Produced by the Betzwood Film Company and directed by Ira M. Lowry. Featuring Wilna Hervey, Dan Mason, Helen Gerould Rose, Robert Maximillian, Betty Bovee and Fred O’Beck.

Toonerville Follies (1921)

The good folks of Toonerville decide to put on a talent show to benefit the church and, as might be expected, it is a night filled with surprises. The new parson turns out to be the biggest surprise of all, until the Skipper shows up–with a gun. The film contains the silent cinema’s only talking parrot who has unfortunately learned everything he knows from the Terrible Tempered Mr. Bangs.

The talent show features instrumental and vocal music, recitations, and dramatic vignettes. It also features some very heavy talent in the form of Aunt Eppie Hogg, “the fattest woman in two counties!” and the only woman in Toonerville whose avoirdupois outranks that of the Powerful Katrinka. Her balcony scene from Romeo and Juliet nearly brings down the house. It certainly brings down the balcony.

Betzwood Film Company, 1921. Directed by Ira Lowry.

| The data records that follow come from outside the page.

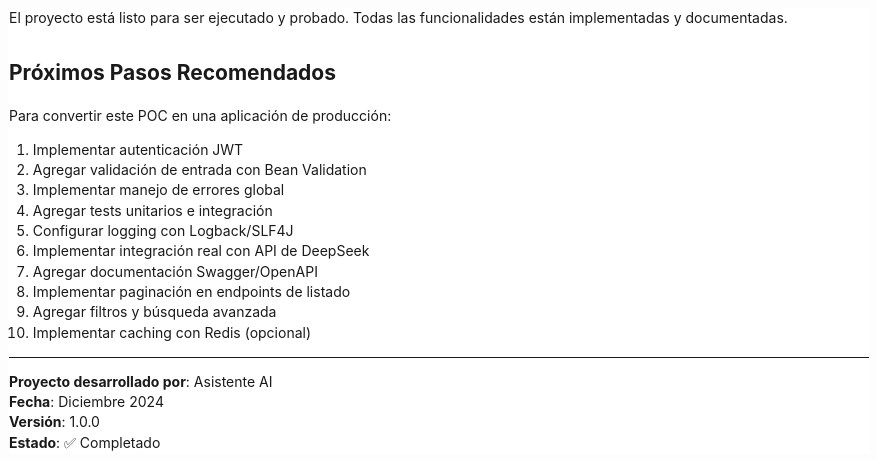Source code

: El proyecto está listo para ser ejecutado y probado. Todas las funcionalidades están implementadas y documentadas.

## Próximos Pasos Recomendados

Para convertir este POC en una aplicación de producción:

1. Implementar autenticación JWT
2. Agregar validación de entrada con Bean Validation
3. Implementar manejo de errores global
4. Agregar tests unitarios e integración
5. Configurar logging con Logback/SLF4J
6. Implementar integración real con API de DeepSeek
7. Agregar documentación Swagger/OpenAPI
8. Implementar paginación en endpoints de listado
9. Agregar filtros y búsqueda avanzada
10. Implementar caching con Redis (opcional)

---

**Proyecto desarrollado por**: Asistente AI  
**Fecha**: Diciembre 2024  
**Versión**: 1.0.0  
**Estado**: ✅ Completado

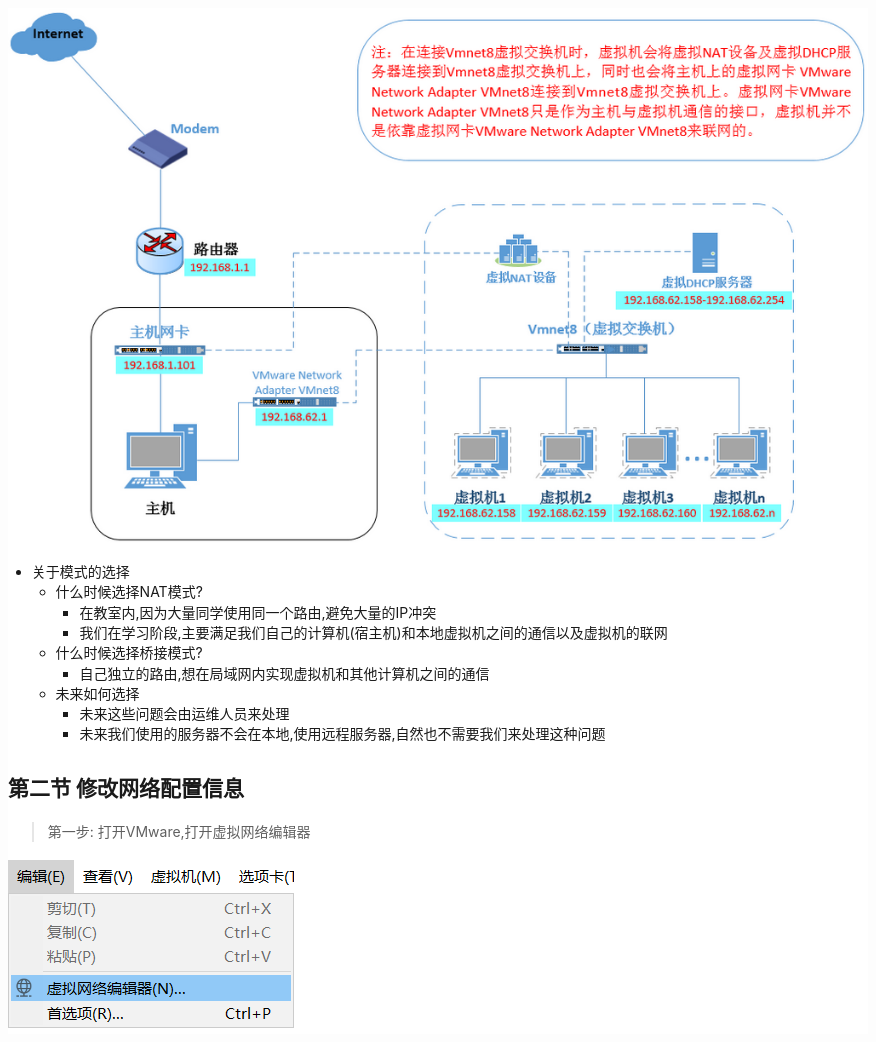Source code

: ![](image/nat_hbav1DR9hJ.png)

- 关于模式的选择
  - 什么时候选择NAT模式?
    - 在教室内,因为大量同学使用同一个路由,避免大量的IP冲突
    - 我们在学习阶段,主要满足我们自己的计算机(宿主机)和本地虚拟机之间的通信以及虚拟机的联网
  - 什么时候选择桥接模式?
    - 自己独立的路由,想在局域网内实现虚拟机和其他计算机之间的通信
  - 未来如何选择
    - 未来这些问题会由运维人员来处理
    - 未来我们使用的服务器不会在本地,使用远程服务器,自然也不需要我们来处理这种问题

## 第二节 修改网络配置信息

> 第一步:  打开VMware,打开虚拟网络编辑器

![](image/net1_wL_hysxJgV.png)
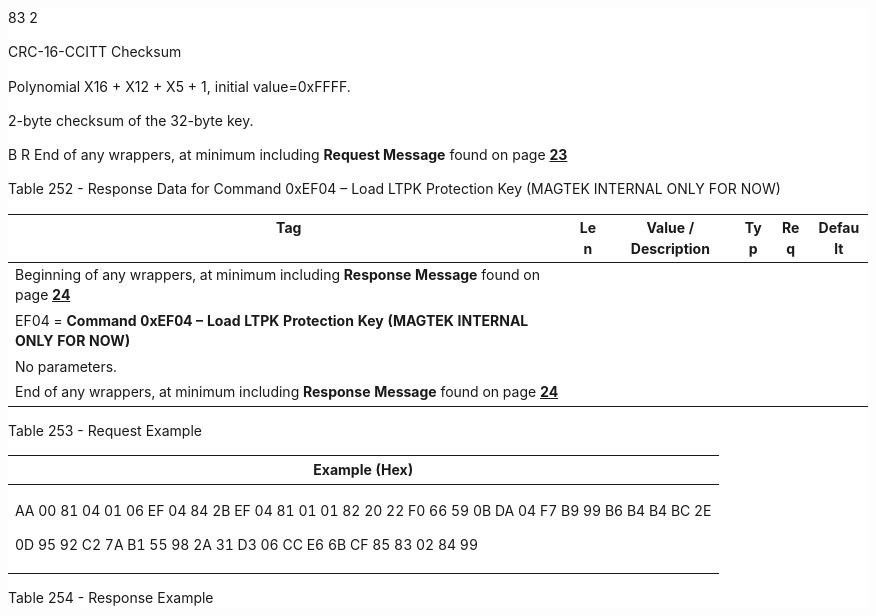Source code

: <tr>
<td>83</td>
<td>2</td>
<td><p>CRC-16-CCITT Checksum</p>
<p>Polynomial X16 + X12 + X5 + 1, initial value=0xFFFF.</p>
<p>2-byte checksum of the 32-byte key.</p></td>
<td>B</td>
<td>R</td>
<td></td>
</tr>
<tr>
<td colspan="6">End of any wrappers, at minimum including
<strong>Request Message</strong> found on page <a
href="#request-message"><strong>23</strong></a></td>
</tr>
</tbody>
</table>

Table 252 - Response Data for Command 0xEF04 – Load LTPK Protection Key
(MAGTEK INTERNAL ONLY FOR NOW)

| Tag | Len | Value / Description | Typ | Req | Default |
|----|----|----|----|----|----|
| Beginning of any wrappers, at minimum including **Response Message** found on page [**24**](#response-message) |  |  |  |  |  |
| EF04 = **Command 0xEF04 – Load LTPK Protection Key (MAGTEK INTERNAL ONLY FOR NOW)** |  |  |  |  |  |
| No parameters. |  |  |  |  |  |
| End of any wrappers, at minimum including **Response Message** found on page [**24**](#response-message) |  |  |  |  |  |

Table 253 - Request Example

<table>
<colgroup>
<col style="width: 100%" />
</colgroup>
<thead>
<tr>
<th>Example (Hex)</th>
</tr>
</thead>
<tbody>
<tr>
<td><p>AA 00 81 04 01 06 EF 04 84 2B EF 04 81 01 01 82 20 22 F0 66 59 0B
DA 04 F7 B9 99 B6 B4 B4 BC 2E</p>
<p>0D 95 92 C2 7A B1 55 98 2A 31 D3 06 CC E6 6B CF 85 83 02 84
99</p></td>
</tr>
</tbody>
</table>

Table 254 - Response Example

Starring Dan Mason, Wilna Hervey, Bob Maximillian, Betty Bovee, and Emma Wilcox.

The Skipper's Flirtation (1921)

Although this film literally had to be reassembled from reels containing pieces in random order, it turned out to be completely intact. One of the best surviving Fontaine Fox scenarios, the plot follows the folks in Toonerville through the chaos wrought by the fact that Aunt Eppie Hogg (she of the multi-ton avoirdupois) gets a cinder in her eye while riding behind the trolley on her special platform. Aunt Eppie’s sight is cleared up right away, but no one else in Toonerville can see  straight for a week.

In addition to scenes taken near Williams Corner outside Phoenixville, much of the film was shot in old Port Kennedy and among the now-vanished buildings seen is the old Evergreen School which was destroyed by a tornado three years after this film was made. You can also catch glimpse of the second Port Kennedy School which is now an office building.

Betzwood Film Company, 1920. Directed by Ira M. Lowry. Starring Dan Mason, Wilna Hervey, Emma Wilcox, and Helen Gerould Rose.